Without the images, repeat every line of the listing exactly.

◇ ◇ ◇ ◇ ◇ ◇ ◇

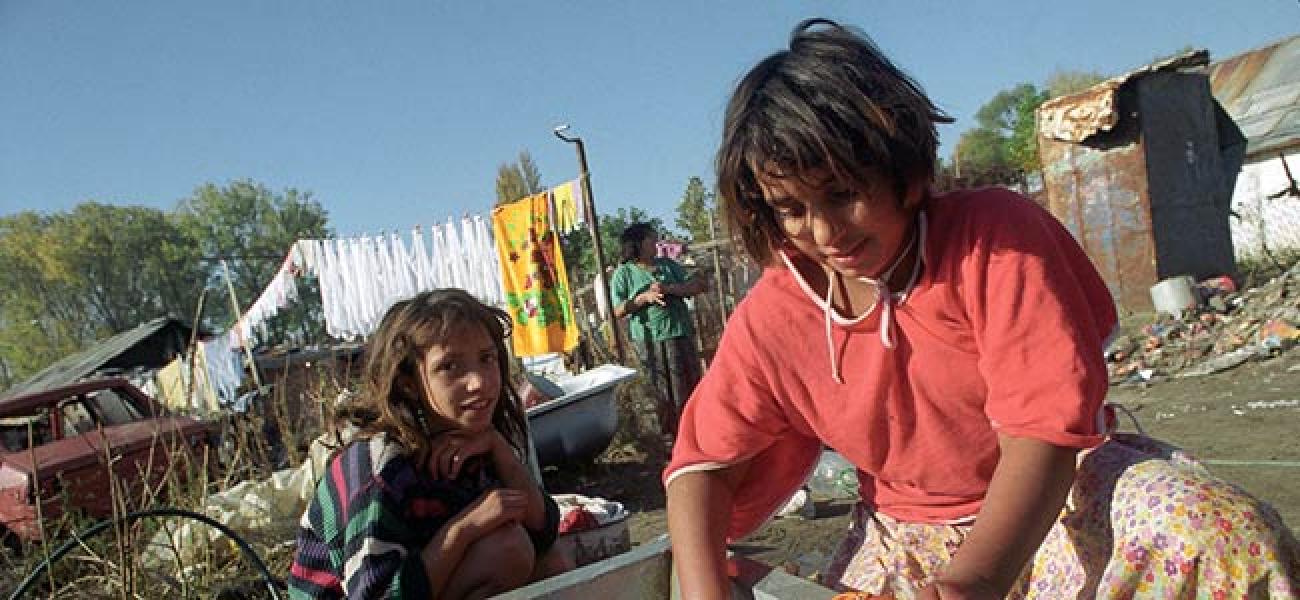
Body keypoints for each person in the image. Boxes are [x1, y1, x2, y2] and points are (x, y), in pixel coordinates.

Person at [665, 18, 1299, 600]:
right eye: (792, 209)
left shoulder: (995, 240)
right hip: (905, 535)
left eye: (843, 193)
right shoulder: (776, 311)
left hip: (1054, 499)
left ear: (899, 165)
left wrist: (975, 578)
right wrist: (702, 592)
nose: (827, 232)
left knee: (1213, 531)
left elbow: (1043, 436)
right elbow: (701, 467)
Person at [287, 289, 569, 599]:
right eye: (449, 367)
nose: (478, 381)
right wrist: (464, 529)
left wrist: (499, 448)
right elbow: (372, 594)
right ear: (409, 382)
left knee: (552, 563)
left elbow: (543, 534)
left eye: (486, 358)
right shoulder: (378, 465)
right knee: (507, 550)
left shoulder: (469, 440)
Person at [610, 223, 706, 438]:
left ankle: (695, 433)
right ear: (638, 244)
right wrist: (645, 298)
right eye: (651, 239)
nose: (656, 244)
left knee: (690, 387)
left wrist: (669, 289)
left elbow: (697, 286)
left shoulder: (667, 266)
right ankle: (669, 438)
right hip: (651, 340)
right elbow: (616, 310)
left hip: (679, 332)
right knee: (660, 392)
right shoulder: (624, 274)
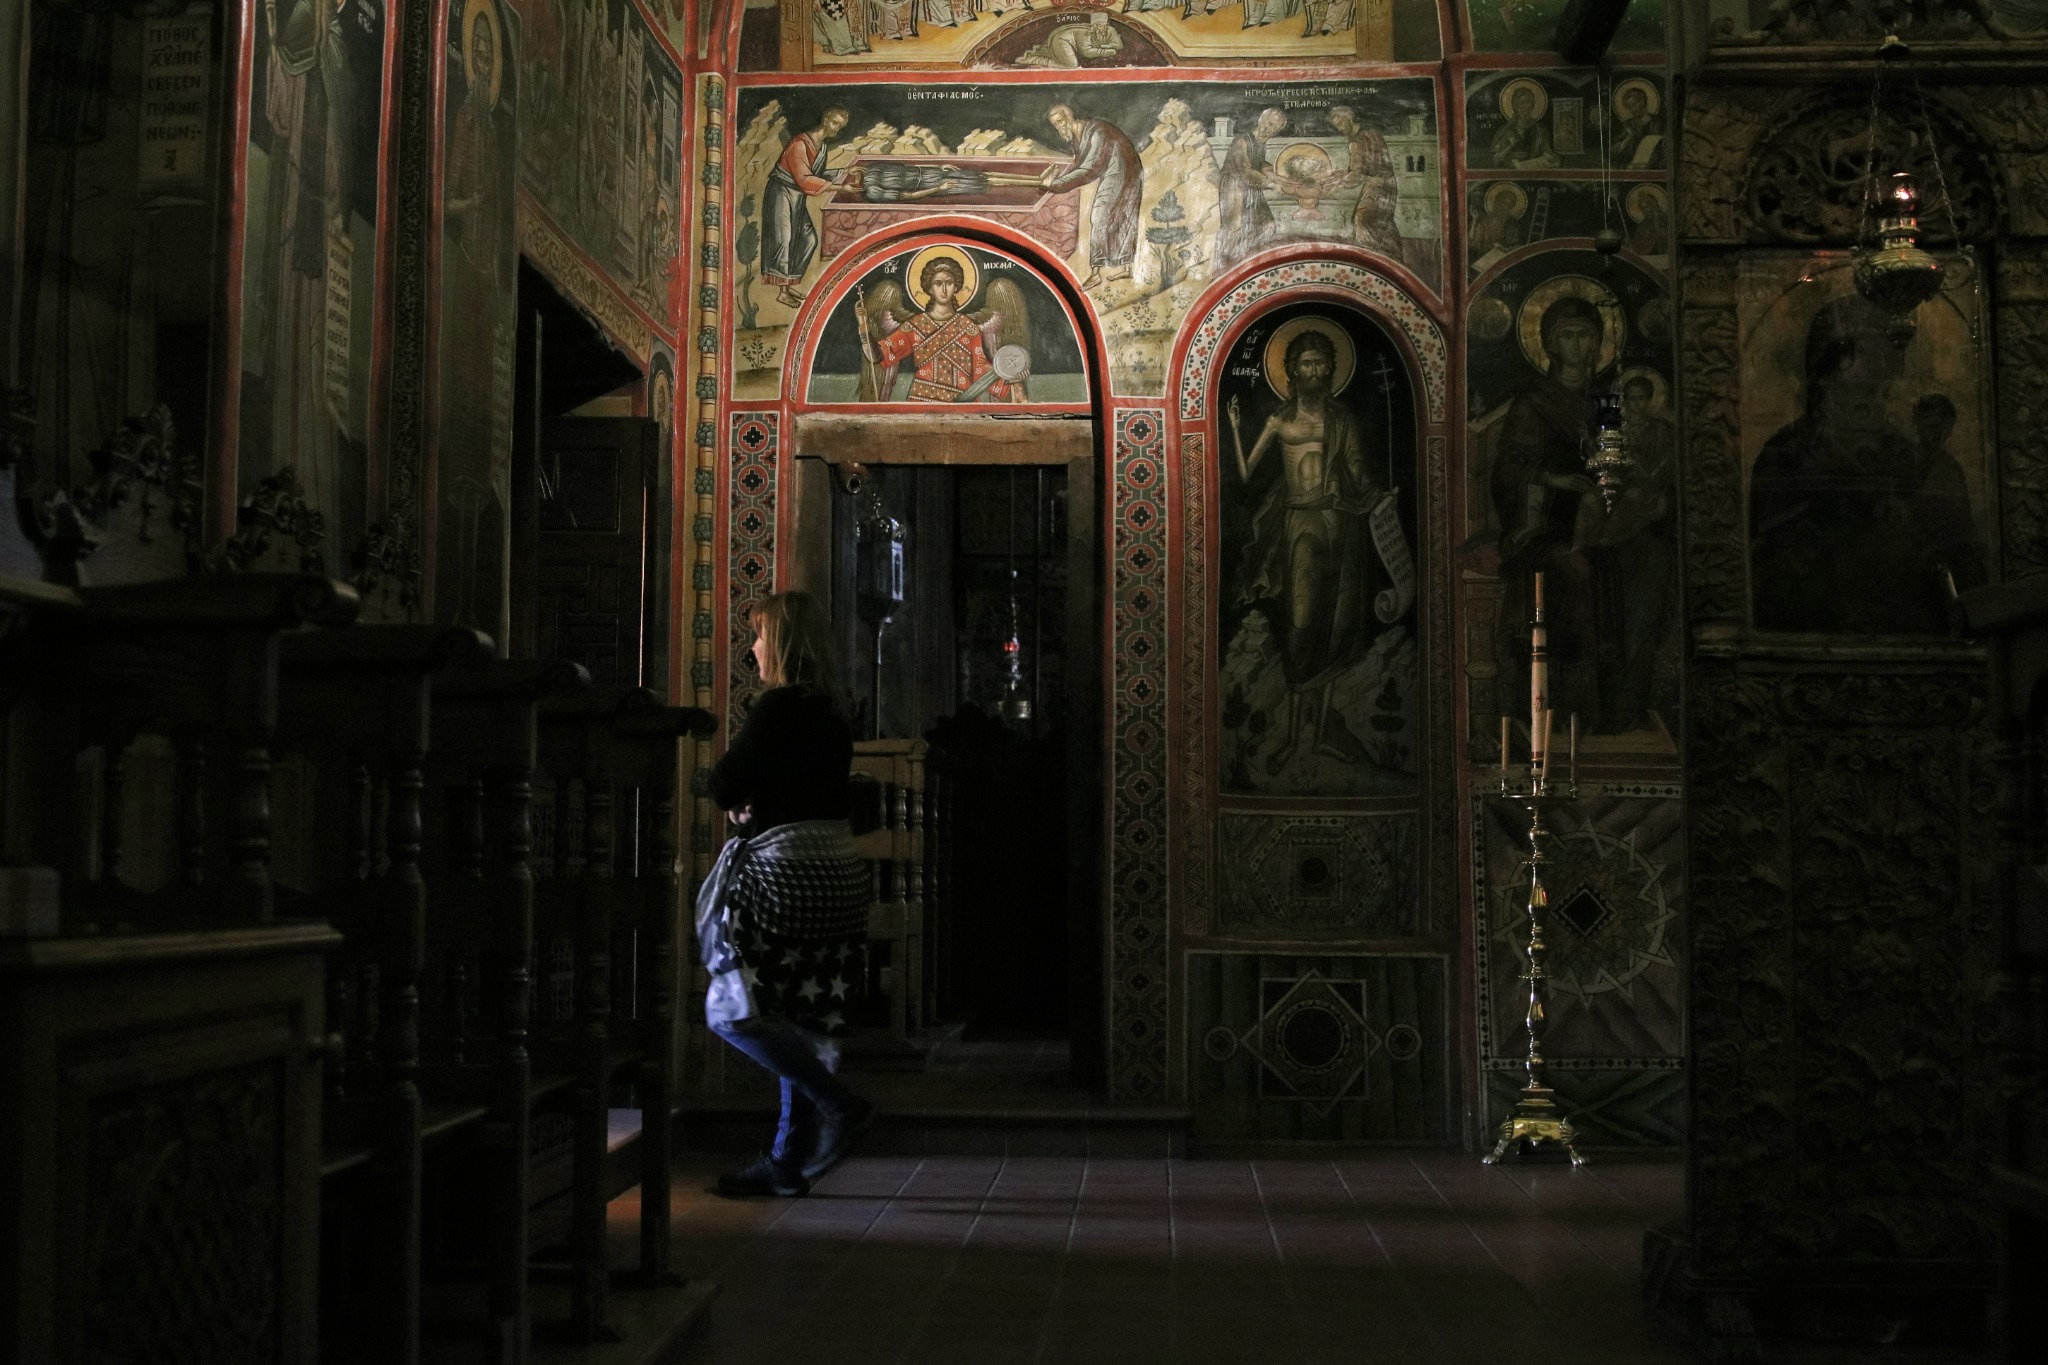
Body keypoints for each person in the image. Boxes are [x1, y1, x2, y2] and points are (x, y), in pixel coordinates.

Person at [699, 592, 876, 1197]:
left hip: (787, 879)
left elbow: (723, 783)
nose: (752, 649)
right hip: (838, 877)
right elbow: (800, 786)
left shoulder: (777, 706)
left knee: (732, 1012)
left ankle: (838, 1103)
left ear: (780, 644)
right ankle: (787, 1161)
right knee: (797, 1020)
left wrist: (742, 800)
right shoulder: (833, 710)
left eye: (758, 637)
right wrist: (757, 799)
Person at [1228, 328, 1391, 772]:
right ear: (1292, 371)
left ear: (1331, 370)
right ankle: (1292, 739)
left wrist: (1374, 493)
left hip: (1340, 523)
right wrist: (1235, 429)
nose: (1314, 371)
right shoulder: (1278, 420)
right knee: (1301, 624)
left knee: (1336, 625)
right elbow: (1245, 472)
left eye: (1321, 363)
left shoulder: (1343, 419)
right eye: (1306, 363)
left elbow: (1357, 469)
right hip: (1299, 525)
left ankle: (1319, 738)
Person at [865, 255, 1024, 402]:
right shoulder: (915, 325)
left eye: (949, 283)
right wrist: (863, 330)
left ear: (956, 287)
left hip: (962, 402)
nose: (944, 289)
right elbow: (880, 356)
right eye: (938, 283)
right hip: (922, 402)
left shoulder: (968, 327)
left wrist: (1008, 376)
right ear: (929, 288)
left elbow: (979, 369)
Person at [1040, 104, 1142, 290]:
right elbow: (1080, 164)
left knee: (1102, 216)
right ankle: (1124, 267)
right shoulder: (1079, 136)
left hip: (1125, 171)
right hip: (1116, 170)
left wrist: (1056, 185)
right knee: (1119, 216)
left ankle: (1096, 274)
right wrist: (1056, 179)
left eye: (1060, 121)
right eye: (1055, 124)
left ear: (1069, 117)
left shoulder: (1097, 132)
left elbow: (1089, 168)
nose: (1059, 126)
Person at [762, 106, 852, 310]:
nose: (836, 128)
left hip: (797, 196)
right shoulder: (799, 144)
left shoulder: (822, 147)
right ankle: (782, 292)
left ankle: (788, 283)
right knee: (783, 240)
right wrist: (840, 188)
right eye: (834, 123)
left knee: (808, 239)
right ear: (825, 119)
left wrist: (846, 170)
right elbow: (804, 179)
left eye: (840, 126)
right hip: (782, 192)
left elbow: (817, 175)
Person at [1218, 107, 1286, 269]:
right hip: (1234, 187)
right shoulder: (1242, 141)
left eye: (1275, 127)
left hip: (1251, 187)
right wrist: (1271, 183)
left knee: (1267, 224)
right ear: (1261, 121)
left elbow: (1258, 163)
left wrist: (1275, 173)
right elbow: (1245, 171)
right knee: (1234, 227)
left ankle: (1252, 262)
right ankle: (1225, 264)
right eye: (1269, 124)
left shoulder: (1260, 142)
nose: (1270, 129)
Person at [1328, 105, 1400, 255]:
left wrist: (1338, 183)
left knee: (1362, 220)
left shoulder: (1357, 142)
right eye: (1336, 126)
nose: (1339, 129)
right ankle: (1395, 256)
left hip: (1377, 185)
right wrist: (1345, 173)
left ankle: (1369, 254)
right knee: (1384, 220)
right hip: (1388, 183)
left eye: (1340, 123)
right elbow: (1369, 165)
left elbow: (1357, 174)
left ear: (1349, 117)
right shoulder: (1372, 133)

◇ ◇ ◇ ◇ ◇ ◇ ◇

EXERCISE OUTPUT
Body keypoints for each person in the image. Boxes are [x1, y1, x2, y2] and points are (x, y), in pixel coordinates.

Person at [665, 18, 1299, 600]:
right eye: (792, 209)
left shoulder: (995, 240)
right hip: (905, 535)
left eye: (843, 193)
right shoulder: (776, 311)
left hip: (1054, 499)
left ear: (899, 165)
left wrist: (975, 578)
right wrist: (702, 592)
nose: (827, 232)
left knee: (1213, 531)
left elbow: (1043, 436)
right elbow: (701, 467)
Person at [287, 289, 569, 599]:
right eye: (449, 367)
nose: (478, 381)
right wrist: (464, 529)
left wrist: (499, 448)
right elbow: (372, 594)
right ear: (409, 382)
left knee: (552, 563)
left elbow: (543, 534)
left eye: (486, 358)
right shoulder: (378, 465)
right knee: (507, 550)
left shoulder: (469, 440)
Person at [610, 223, 706, 438]:
left ankle: (695, 433)
right ear: (638, 244)
right wrist: (645, 298)
right eye: (651, 239)
nose: (656, 244)
left knee: (690, 387)
left wrist: (669, 289)
left elbow: (697, 286)
left shoulder: (667, 266)
right ankle: (669, 438)
right hip: (651, 340)
right elbow: (616, 310)
left hip: (679, 332)
right knee: (660, 392)
right shoulder: (624, 274)
Body keypoints for each person in the image. Boxes are [x1, y1, x2, y2] and points are (x, y), in pixel coordinates.

Person at [699, 592, 876, 1197]:
left hip: (787, 879)
left elbow: (723, 783)
nose: (752, 649)
right hip: (838, 877)
right elbow: (800, 786)
left shoulder: (777, 706)
left knee: (732, 1012)
left ankle: (838, 1103)
left ear: (780, 644)
right ankle: (787, 1161)
right knee: (797, 1020)
left wrist: (742, 800)
right shoulder: (833, 710)
left eye: (758, 637)
right wrist: (757, 799)
Person at [1228, 328, 1391, 772]:
right ear: (1292, 371)
left ear: (1331, 370)
right ankle: (1292, 739)
left wrist: (1374, 493)
left hip: (1340, 523)
right wrist: (1235, 429)
nose: (1314, 371)
right shoulder: (1278, 420)
right knee: (1301, 624)
left knee: (1336, 625)
right elbow: (1245, 472)
left eye: (1321, 363)
left shoulder: (1343, 419)
right eye: (1306, 363)
left elbow: (1357, 469)
right hip: (1299, 525)
left ankle: (1319, 738)
Person at [865, 255, 1024, 402]:
right shoulder: (915, 325)
left eye: (949, 283)
right wrist: (863, 330)
left ear: (956, 287)
left hip: (962, 402)
nose: (944, 289)
right elbow: (880, 356)
right eye: (938, 283)
right hip: (922, 402)
left shoulder: (968, 327)
left wrist: (1008, 376)
right ear: (929, 288)
left elbow: (979, 369)
Person at [1040, 104, 1142, 290]:
right elbow: (1080, 164)
left knee: (1102, 216)
right ankle: (1124, 267)
right shoulder: (1079, 136)
left hip: (1125, 171)
right hip: (1116, 170)
left wrist: (1056, 185)
right knee: (1119, 216)
left ankle: (1096, 274)
right wrist: (1056, 179)
left eye: (1060, 121)
right eye: (1055, 124)
left ear: (1069, 117)
left shoulder: (1097, 132)
left elbow: (1089, 168)
nose: (1059, 126)
Person at [762, 106, 852, 310]:
nose: (836, 128)
left hip: (797, 196)
right shoulder: (799, 144)
left shoulder: (822, 147)
right ankle: (782, 292)
left ankle: (788, 283)
right knee: (783, 240)
right wrist: (840, 188)
right eye: (834, 123)
left knee: (808, 239)
right ear: (825, 119)
left wrist: (846, 170)
right elbow: (804, 179)
left eye: (840, 126)
right hip: (782, 192)
left elbow: (817, 175)
Person at [1218, 107, 1286, 269]:
right hip: (1234, 187)
right shoulder: (1242, 141)
left eye: (1275, 127)
left hip: (1251, 187)
right wrist: (1271, 183)
left knee: (1267, 224)
right ear: (1261, 121)
left elbow: (1258, 163)
left wrist: (1275, 173)
right elbow: (1245, 171)
right knee: (1234, 227)
left ankle: (1252, 262)
right ankle: (1225, 264)
right eye: (1269, 124)
left shoulder: (1260, 142)
nose: (1270, 129)
Person at [1328, 105, 1400, 255]:
left wrist: (1338, 183)
left knee: (1362, 220)
left shoulder: (1357, 142)
right eye: (1336, 126)
nose: (1339, 129)
right ankle: (1395, 256)
left hip: (1377, 185)
right wrist: (1345, 173)
left ankle: (1369, 254)
right knee: (1384, 220)
right hip: (1388, 183)
left eye: (1340, 123)
right elbow: (1369, 165)
left elbow: (1357, 174)
left ear: (1349, 117)
right shoulder: (1372, 133)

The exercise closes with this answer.